The bottom line here is that the Second Amendment isn’t special. As with other rights under the Constitution, the right to keep and bear arms is subject to reasonable limits. Anyone who argues otherwise is dead wrong.
[…] Messaging Matters reminds us that all of the amendments—including the second—are not absolute rights. […]
[…] Second Amendment and other constitutional rights are not absolute […]
Someone once tried to tell me that the Second Amendment’s importance was underscored by its place in the Bill of Rights and was astonished to learn that it was actually the Fourth Amendment. The original First Amendment dealt with congressional apportionment; it was never approved and, technically, is still pending. The original Second Amendment dealt with congressional pay raises, and was finally passed in 1992 as the Twenty-Seventh Amendment.
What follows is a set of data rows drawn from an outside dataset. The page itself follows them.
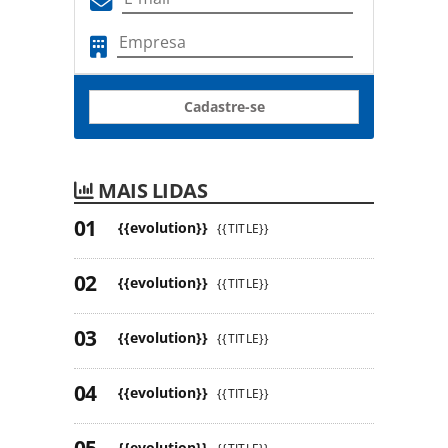
Cadastre-se
MAIS LIDAS
{{evolution}}
{{TITLE}}
{{evolution}}
{{TITLE}}
{{evolution}}
{{TITLE}}
{{evolution}}
{{TITLE}}
{{evolution}}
I’m quite sure that people would have a much different perception of the Bill of Rights if its first two amendments had come down to us as dealing with such stodgy topics as apportionment and pay raises.
Another important point within the US Constitution that the NRA wants to conveniently forget;
Article I, Section 8, Clause 3: [The Congress shall have Power] To regulate Commerce with foreign Nations, and among the several States, and with the Indian tribes.
Guns and ammunition are commerce therefore; the USG has all rights to regulate sales.
Just discovered this blog, and it’s terrific. Thanks!